▶ **PROBLEM DETAILS**
The response must reproduce exactly every line of the material below holding the word "rustrsc".

▶ **DATA RECORDS**
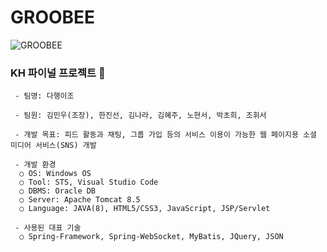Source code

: # GROOBEE
![GROOBEE](/src/main/webapp/resources/icons/logo.png) 
### KH 파이널 프로젝트 :hatched_chick:
     
     - 팀명: 다행이조
     
     - 팀원: 김민우(조장), 한진선, 김나라, 김혜주, 노현서, 박초희, 조휘서
     
     - 개발 목표: 피드 활동과 채팅, 그룹 가입 등의 서비스 이용이 가능한 웹 페이지용 소셜 미디어 서비스(SNS) 개발
     
     - 개발 환경
      ○ OS: Windows OS
      ○ Tool: STS, Visual Studio Code
      ○ DBMS: Oracle DB
      ○ Server: Apache Tomcat 8.5
      ○ Language: JAVA(8), HTML5/CSS3, JavaScript, JSP/Servlet

     - 사용된 대표 기술
      ○ Spring-Framework, Spring-WebSocket, MyBatis, JQuery, JSON 
     
  

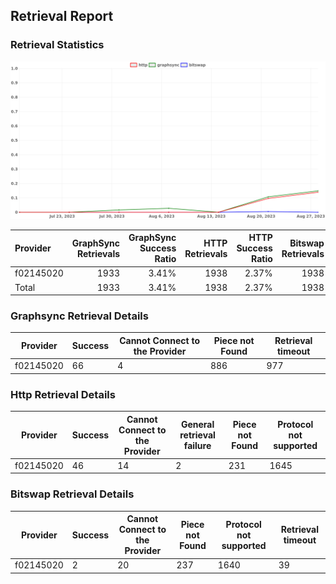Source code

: ## Retrieval Report
### Retrieval Statistics
<img src="https://raw.githubusercontent.com/data-preservation-programs/filplus-checker-assets/main/filecoin-project/filecoin-plus-large-datasets/issues/1348/1693279099005.png"/>

| Provider  | GraphSync Retrievals | GraphSync Success Ratio | HTTP Retrievals | HTTP Success Ratio | Bitswap Retrievals | Bitswap Success Ratio |
| :-------- | -------------------: | ----------------------: | --------------: | -----------------: | -----------------: | --------------------: |
| f02145020 |                 1933 |                   3.41% |            1938 |              2.37% |               1938 |                 0.10% |
| Total     |                 1933 |                   3.41% |            1938 |              2.37% |               1938 |                 0.10% |

### Graphsync Retrieval Details
| Provider  | Success | Cannot Connect to the Provider | Piece not Found | Retrieval timeout |
| --------- | ------- | ------------------------------ | --------------- | ----------------- |
| f02145020 | 66      | 4                              | 886             | 977               |

### Http Retrieval Details
| Provider  | Success | Cannot Connect to the Provider | General retrieval failure | Piece not Found | Protocol not supported |
| --------- | ------- | ------------------------------ | ------------------------- | --------------- | ---------------------- |
| f02145020 | 46      | 14                             | 2                         | 231             | 1645                   |

### Bitswap Retrieval Details
| Provider  | Success | Cannot Connect to the Provider | Piece not Found | Protocol not supported | Retrieval timeout |
| --------- | ------- | ------------------------------ | --------------- | ---------------------- | ----------------- |
| f02145020 | 2       | 20                             | 237             | 1640                   | 39                |
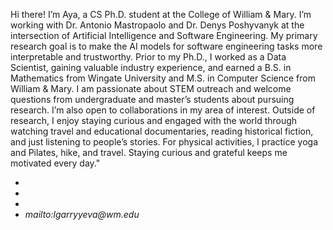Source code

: Hi there! I’m Aya, a CS Ph.D. student at the College of William & Mary. I’m working with Dr. Antonio Mastropaolo and Dr. Denys Poshyvanyk at the intersection of Artificial Intelligence and Software Engineering. My primary research goal is to make the AI models for software engineering tasks more interpretable and trustworthy.  Prior to my Ph.D., I worked as a Data Scientist, gaining valuable industry experience, and earned a B.S. in Mathematics from Wingate University and M.S. in Computer Science from William & Mary. I am passionate about STEM outreach and welcome questions from undergraduate and master’s students about pursuing research. I’m also open to collaborations in my area of interest.
Outside of research, I enjoy staying curious and engaged with the world through watching travel and educational documentaries, reading historical fiction, and just listening to people’s stories. For physical activities, I practice yoga and Pilates, hike, and travel. Staying curious and grateful keeps me motivated every day."

<ul>
    <li><a href="https://antoniomastropaolo.com"><i class="fa-light fa-globe-pointer"></i></a></li>
    <li><a href="https://www.linkedin.com/in/leyligarryyeva/"><i class="fa-brands fa-linkedin"></i></a></li>
    <li><a href="https://x.com/AntonioMastro2"><i class="fa-brands fa-x-twitter"></i></a></li>
    <li><i class="fa-solid fa-envelope">mailto:lgarryyeva@wm.edu</i></a></li>
</ul>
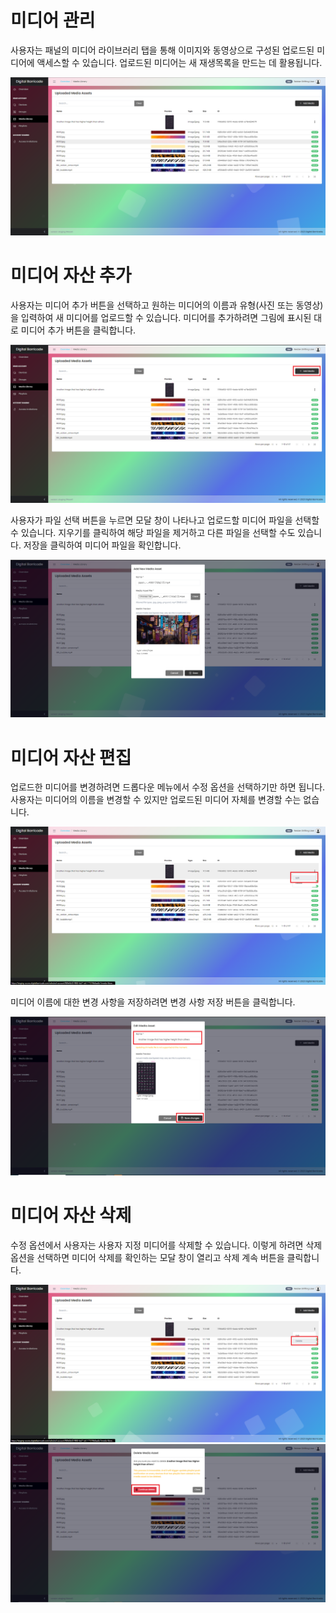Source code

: # 미디어 관리

<div class="description">

사용자는 패널의 미디어 라이브러리 탭을 통해 이미지와 동영상으로 구성된 업로드된 미디어에 액세스할 수 있습니다. 업로드된 미디어는 새 재생목록을 만드는 데 활용됩니다.

![uploaded_media_assets](../images/image0502.png ":size=100%")

</div>

# 미디어 자산 추가

<div class="description">

사용자는 미디어 추가 버튼을 선택하고 원하는 미디어의 이름과 유형(사진 또는 동영상)을 입력하여 새 미디어를 업로드할 수 있습니다. 미디어를 추가하려면 그림에 표시된 대로 미디어 추가 버튼을 클릭합니다.

![add_media_assets](../images/image312.png ":size=100%")

사용자가 파일 선택 버튼을 누르면 모달 창이 나타나고 업로드할 미디어 파일을 선택할 수 있습니다. 지우기를 클릭하여 해당 파일을 제거하고 다른 파일을 선택할 수도 있습니다. 저장을 클릭하여 미디어 파일을 확인합니다.

![add_media_assets](../images/image313.png ":size=100%")

</div>

# 미디어 자산 편집

<div class="description">

업로드한 미디어를 변경하려면 드롭다운 메뉴에서 수정 옵션을 선택하기만 하면 됩니다. 사용자는 미디어의 이름을 변경할 수 있지만 업로드된 미디어 자체를 변경할 수는 없습니다.

![add_media_assets](../images/image314.png ":size=100%")

미디어 이름에 대한 변경 사항을 저장하려면 변경 사항 저장 버튼을 클릭합니다.

![add_media_assets](../images/image315.png ":size=100%")

</div>

# 미디어 자산 삭제

<div class="description">

수정 옵션에서 사용자는 사용자 지정 미디어를 삭제할 수 있습니다. 이렇게 하려면 삭제 옵션을 선택하면 미디어 삭제를 확인하는 모달 창이 열리고 삭제 계속 버튼을 클릭합니다.

![add_media_assets](../images/image316.png ":size=100%")
![add_media_assets](../images/image317.png ":size=100%")

</div>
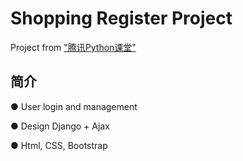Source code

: # Shopping Register Project
Project from ["腾讯Python课堂"](https://ke.qq.com/)

## 简介 
● User login and management

● Design Django + Ajax

● Html, CSS, Bootstrap

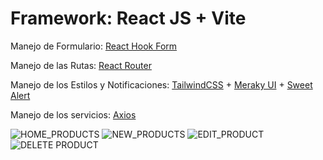 # Framework: React JS + Vite

Manejo de Formulario: [React Hook Form](https://www.react-hook-form.com/)

Manejo de las Rutas: [React Router](https://reactrouter.com/en/main/start/tutorial)

Manejo de los Estilos y Notificaciones: [TailwindCSS](https://tailwindcss.com/) + [Meraky UI](https://merakiui.com/components) + [Sweet Alert](https://sweetalert2.github.io/)

Manejo de los servicios: [Axios](https://axios-http.com/es/docs/intro)

![HOME_PRODUCTS](https://github.com/Kymesa/project-react/assets/121895421/b5390acf-87a6-4786-9b78-184d2c153c9d)
![NEW_PRODUCTS](https://github.com/Kymesa/project-react/assets/121895421/fc290a98-8826-463b-a267-a0c538580537)
![EDIT_PRODUCT](https://github.com/Kymesa/project-react/assets/121895421/38baa63f-1872-4f48-965d-365d37feefdc)
![DELETE PRODUCT](https://github.com/Kymesa/project-react/assets/121895421/96f4c73f-3718-4268-bb51-b11b9c56440d)
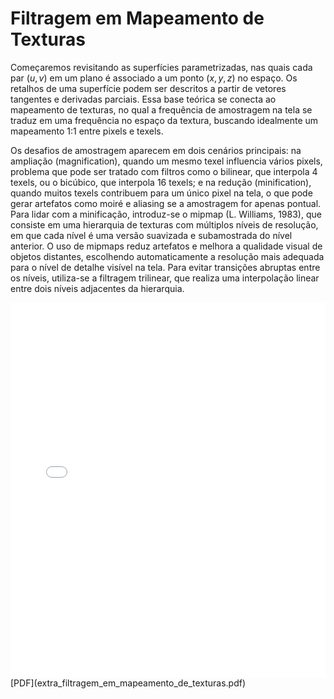 # Filtragem em Mapeamento de Texturas

Começaremos revisitando as superfícies parametrizadas, nas quais cada par $(u,v)$ em um plano é associado a um ponto $(x, y, z)$ no espaço. Os retalhos de uma superfície podem ser descritos a partir de vetores tangentes e derivadas parciais. Essa base teórica se conecta ao mapeamento de texturas, no qual a frequência de amostragem na tela se traduz em uma frequência no espaço da textura, buscando idealmente um mapeamento 1:1 entre pixels e texels. 

Os desafios de amostragem aparecem em dois cenários principais: na ampliação (magnification), quando um mesmo texel influencia vários pixels, problema que pode ser tratado com filtros como o bilinear, que interpola 4 texels, ou o bicúbico, que interpola 16 texels; e na redução (minification), quando muitos texels contribuem para um único pixel na tela, o que pode gerar artefatos como moiré e aliasing se a amostragem for apenas pontual. Para lidar com a minificação, introduz-se o mipmap (L. Williams, 1983), que consiste em uma hierarquia de texturas com múltiplos níveis de resolução, em que cada nível é uma versão suavizada e subamostrada do nível anterior. O uso de mipmaps reduz artefatos e melhora a qualidade visual de objetos distantes, escolhendo automaticamente a resolução mais adequada para o nível de detalhe visível na tela. Para evitar transições abruptas entre os níveis, utiliza-se a filtragem trilinear, que realiza uma interpolação linear entre dois níveis adjacentes da hierarquia.

<embed height="600" src="extra_filtragem_em_mapeamento_de_texturas.pdf" type="application/pdf" width="100%">
[PDF](extra_filtragem_em_mapeamento_de_texturas.pdf)
<!-- [PPT](extra_filtragem_em_mapeamento_de_texturas.pptx) -->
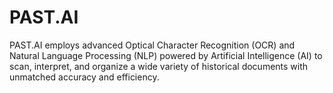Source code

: # PAST.AI
PAST.AI employs advanced Optical Character Recognition (OCR) and Natural Language Processing (NLP) powered by Artificial Intelligence (AI) to scan, interpret, and organize a wide variety of historical documents with unmatched accuracy and efficiency.
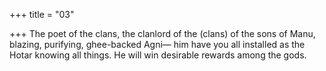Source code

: +++
title = "03"

+++
The poet of the clans, the clanlord of the (clans) of the sons of Manu,  blazing, purifying, ghee-backed Agni—
him have you all installed as the Hotar knowing all things. He will win  desirable rewards among the gods.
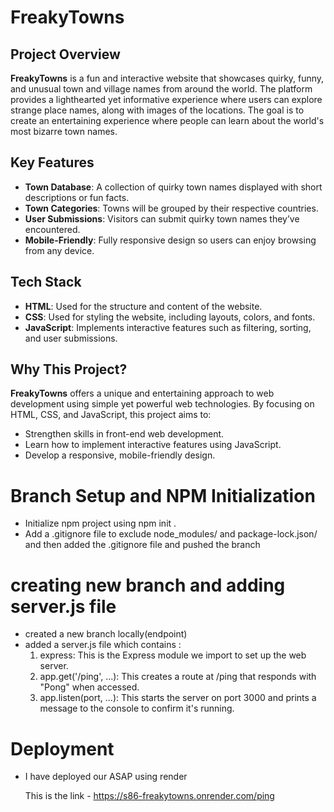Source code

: # FreakyTowns

## Project Overview

**FreakyTowns** is a fun and interactive website that showcases quirky, funny, and unusual town and village names from around the world. The platform provides a lighthearted yet informative experience where users can explore strange place names, along with images of the locations. The goal is to create an entertaining experience where people can learn about the world's most bizarre town names.

## Key Features

- **Town Database**: A collection of quirky town names displayed with short descriptions or fun facts.
- **Town Categories**: Towns will be grouped by their respective countries.
- **User Submissions**: Visitors can submit quirky town names they’ve encountered.
- **Mobile-Friendly**: Fully responsive design so users can enjoy browsing from any device.

## Tech Stack

- **HTML**: Used for the structure and content of the website.
- **CSS**: Used for styling the website, including layouts, colors, and fonts.
- **JavaScript**: Implements interactive features such as filtering, sorting, and user submissions.

## Why This Project?

**FreakyTowns** offers a unique and entertaining approach to web development using simple yet powerful web technologies. By focusing on HTML, CSS, and JavaScript, this project aims to:

- Strengthen skills in front-end web development.
- Learn how to implement interactive features using JavaScript.
- Develop a responsive, mobile-friendly design.


# Branch Setup and NPM Initialization

- Initialize npm project using npm init .
- Add a .gitignore  file to exclude node_modules/ and package-lock.json/ and then added the  .gitignore file  and pushed the branch

# creating new branch and adding server.js file 
- created a new branch locally(endpoint)
- added a server.js file which contains :
   1. express: This is the Express module we import to set up the web server.
   2. app.get('/ping', ...): This creates a route at /ping that responds with "Pong" when accessed.
   3. app.listen(port, ...): This starts the server on port 3000 and prints a message to the console to confirm it's running.
   
# Deployment
- I have deployed our ASAP using render

  This is the link - https://s86-freakytowns.onrender.com/ping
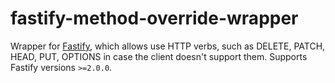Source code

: # fastify-method-override-wrapper

Wrapper for [Fastify](http://fastify.io/), which allows use HTTP verbs, such as DELETE, PATCH, HEAD, PUT, OPTIONS in case the client doesn't support them. Supports Fastify versions `>=2.0.0`.
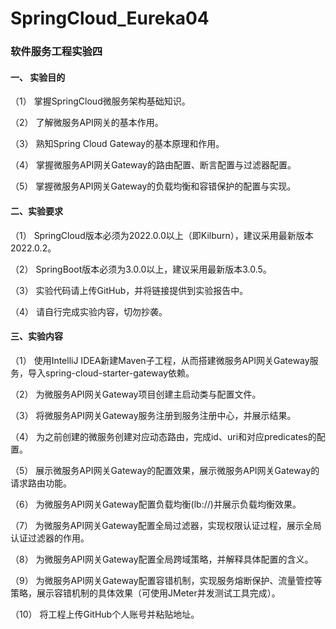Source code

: # SpringCloud_Eureka04
### 软件服务工程实验四
#### 一、	实验目的
（1）	掌握SpringCloud微服务架构基础知识。  

（2）	了解微服务API网关的基本作用。  

（3）	熟知Spring Cloud Gateway的基本原理和作用。  

（4）	掌握微服务API网关Gateway的路由配置、断言配置与过滤器配置。  

（5）	掌握微服务API网关Gateway的负载均衡和容错保护的配置与实现。
#### 二、实验要求
（1）	SpringCloud版本必须为2022.0.0以上（即Kilburn），建议采用最新版本2022.0.2。  

（2）	SpringBoot版本必须为3.0.0以上，建议采用最新版本3.0.5。  

（3）	实验代码请上传GitHub，并将链接提供到实验报告中。  

（4）	请自行完成实验内容，切勿抄袭。
#### 三、实验内容
（1）	使用IntelliJ IDEA新建Maven子工程，从而搭建微服务API网关Gateway服务，导入spring-cloud-starter-gateway依赖。  

（2）	为微服务API网关Gateway项目创建主启动类与配置文件。  

（3）	将微服务API网关Gateway服务注册到服务注册中心，并展示结果。  

（4）	为之前创建的微服务创建对应动态路由，完成id、uri和对应predicates的配置。  

（5）	展示微服务API网关Gateway的配置效果，展示微服务API网关Gateway的请求路由功能。  

（6）	为微服务API网关Gateway配置负载均衡(lb://)并展示负载均衡效果。  

（7）	为微服务API网关Gateway配置全局过滤器，实现权限认证过程，展示全局认证过滤器的作用。  

（8）	为微服务API网关Gateway配置全局跨域策略，并解释具体配置的含义。  

（9）	为微服务API网关Gateway配置容错机制，实现服务熔断保护、流量管控等策略，展示容错机制的具体效果（可使用JMeter并发测试工具完成）。  

（10）	将工程上传GitHub个人账号并粘贴地址。
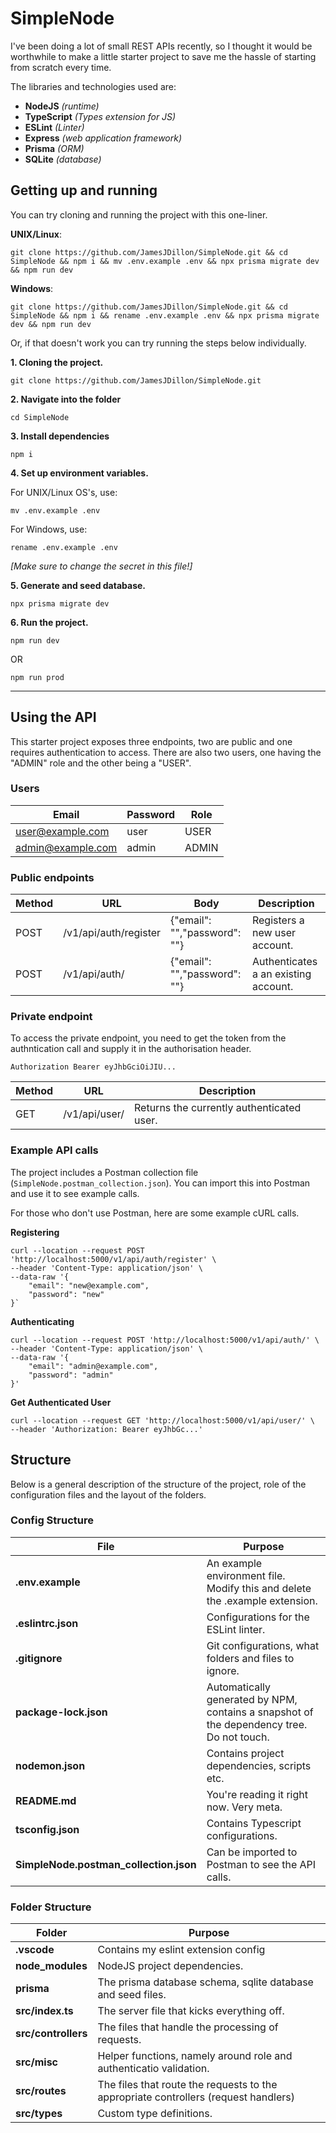 # SimpleNode

I've been doing a lot of small REST APIs recently, so I thought it would be worthwhile to make a little starter project to save me the hassle of starting
from scratch every time.

The libraries and technologies used are:

* **NodeJS** *(runtime)*
* **TypeScript** *(Types extension for JS)*
* **ESLint** *(Linter)*
* **Express** *(web application framework)*
* **Prisma** *(ORM)*
* **SQLite** *(database)*

## Getting up and running

You can try cloning and running the project with this one-liner.

**UNIX/Linux**:

`git clone https://github.com/JamesJDillon/SimpleNode.git && cd SimpleNode && npm i && mv .env.example .env && npx prisma migrate dev && npm run dev`

**Windows**:

`git clone https://github.com/JamesJDillon/SimpleNode.git && cd SimpleNode && npm i && rename .env.example .env && npx prisma migrate dev && npm run dev`

Or, if that doesn't work you can try running the steps below individually.


**1. Cloning the project.**

`git clone https://github.com/JamesJDillon/SimpleNode.git`

**2. Navigate into the folder**

`cd SimpleNode`

**3. Install dependencies**

`npm i`

**4. Set up environment variables.**

For UNIX/Linux OS's, use:

`mv .env.example .env`

For Windows, use:

`rename .env.example .env`

*[Make sure to change the secret in this file!]*

**5. Generate and seed database.**

`npx prisma migrate dev`


**6. Run the project.**

`npm run dev`

OR

`npm run prod`

---

## Using the API

This starter project exposes three endpoints, two are public and one requires authentication to access. There are also two users, one having the "ADMIN" role and the other being a "USER". 

### Users

| Email      | Password     | Role     |
| ----------- | ----------- | ----------- |
| user@example.com | user | USER |
| admin@example.com | admin | ADMIN |

### Public endpoints

| Method      | URL     | Body     | Description     |
| ----------- | ----------- | ----------- | ----------- |
| POST | /v1/api/auth/register | {"email": "","password": ""} | Registers a new user account. |
| POST | /v1/api/auth/ | {"email": "","password": ""} | Authenticates a an existing account. |

### Private endpoint

To access the private endpoint, you need to get the token from the authntication call and supply it in the authorisation header. 

`Authorization Bearer eyJhbGciOiJIU...`

| Method      | URL     | Description     |
| ----------- | ----------- | ----------- |
| GET | /v1/api/user/ | Returns the currently authenticated user. |

### Example API calls

The project includes a Postman collection file (`SimpleNode.postman_collection.json`). You can import this into Postman and use it to see example calls.

For those who don't use Postman, here are some example cURL calls.

**Registering**

    curl --location --request POST 'http://localhost:5000/v1/api/auth/register' \
    --header 'Content-Type: application/json' \
    --data-raw '{
        "email": "new@example.com",
        "password": "new"
    }`

**Authenticating**

    curl --location --request POST 'http://localhost:5000/v1/api/auth/' \
    --header 'Content-Type: application/json' \
    --data-raw '{
        "email": "admin@example.com",
        "password": "admin"
    }'

**Get Authenticated User**

    curl --location --request GET 'http://localhost:5000/v1/api/user/' \
    --header 'Authorization: Bearer eyJhbGc...'


## Structure

Below is a general description of the structure of the project, role of the configuration files and the layout of the folders.


### Config Structure

| File      | Purpose     |
| ----------- | ----------- |
| **.env.example** | An example environment file. Modify this and delete the .example extension. |
| **.eslintrc.json** | Configurations for the ESLint linter. |
| **.gitignore** | Git configurations, what folders and files to ignore.  |
| **package-lock.json** | Automatically generated by NPM, contains a snapshot of the dependency tree. Do not touch. |
| **nodemon.json** | Contains project dependencies, scripts etc. |
| **README.md** | You're reading it right now. Very meta. |
| **tsconfig.json** | Contains Typescript configurations. |
| **SimpleNode.postman_collection.json** | Can be imported to Postman to see the API calls. |


### Folder Structure

| Folder      | Purpose     |
| ----------- | ----------- |
| **.vscode**   | Contains my eslint extension config      |
| **node_modules**   | NodeJS project dependencies.        |
| **prisma** | The prisma database schema, sqlite database and seed files. |
| **src/index.ts** | The server file that kicks everything off.
| **src/controllers** | The files that handle the processing of requests. |
| **src/misc** | Helper functions, namely around role and authenticatio validation. |
| **src/routes** | The files that route the requests to the appropriate controllers (request handlers) |
| **src/types** | Custom type definitions. |


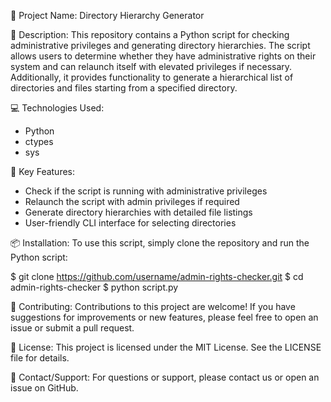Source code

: 🚀 Project Name: Directory Hierarchy Generator

📝 Description:
This repository contains a Python script for checking administrative privileges and generating directory hierarchies. The script allows users to determine whether they have administrative rights on their system and can relaunch itself with elevated privileges if necessary. Additionally, it provides functionality to generate a hierarchical list of directories and files starting from a specified directory.

💻 Technologies Used:
- Python
- ctypes
- sys

🔑 Key Features:
- Check if the script is running with administrative privileges
- Relaunch the script with admin privileges if required
- Generate directory hierarchies with detailed file listings
- User-friendly CLI interface for selecting directories

📦 Installation:
To use this script, simply clone the repository and run the Python script:

$ git clone https://github.com/username/admin-rights-checker.git
$ cd admin-rights-checker
$ python script.py


🤝 Contributing:
Contributions to this project are welcome! If you have suggestions for improvements or new features, please feel free to open an issue or submit a pull request.

📄 License:
This project is licensed under the MIT License. See the LICENSE file for details.

📧 Contact/Support:
For questions or support, please contact us or open an issue on GitHub.

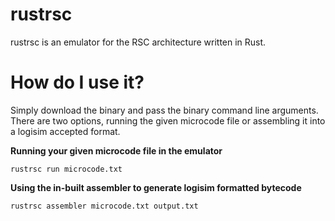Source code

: # rustrsc
rustrsc is an emulator for the RSC architecture written in Rust.

# How do I use it?

Simply download the binary and pass the binary command line arguments.
There are two options, running the given microcode file or assembling it into a logisim accepted format.


**Running your given microcode file in the emulator**

``rustrsc run microcode.txt``

**Using the in-built assembler to generate logisim formatted bytecode**

``rustrsc assembler microcode.txt output.txt``

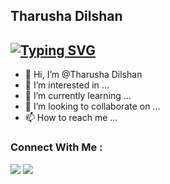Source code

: <h2>Tharusha Dilshan</h2>

## [![Typing SVG](https://readme-typing-svg.herokuapp.com?font=Rockstar-ExtraBold&color=F33A6A&lines=Welcome....🤝;Hi+my+friend....🧑‍🤝‍🧑;I'm+Tharusha+Dilshan...😌;💕How+are+you....🙃;😁What+to+do....🌹)](https://git.io/typing-svg)


- 👋 Hi, I’m @Tharusha Dilshan 
- 👀 I’m interested in ...
- 🌱 I’m currently learning ...
- 💞️ I’m looking to collaborate on ...
- 📫 How to reach me ...
<h3 align="left">Connect With Me :</h3>
<a href="https://facebook.com/thoriqazzikra"><img src="https://img.icons8.com/color/48/000000/facebook.png"></a> <a href="https://www.instagram.com/invites/contact/?i=42yixhfk6rv4&utm_content=o7ckamq"><img src="https://img.icons8.com/fluency/48/000000/instagram-new.png"></a>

▶ **WRITTEN SOLUTION**
: # rustrsc
rustrsc is an emulator for the RSC architecture written in Rust.
``rustrsc run microcode.txt``
``rustrsc assembler microcode.txt output.txt``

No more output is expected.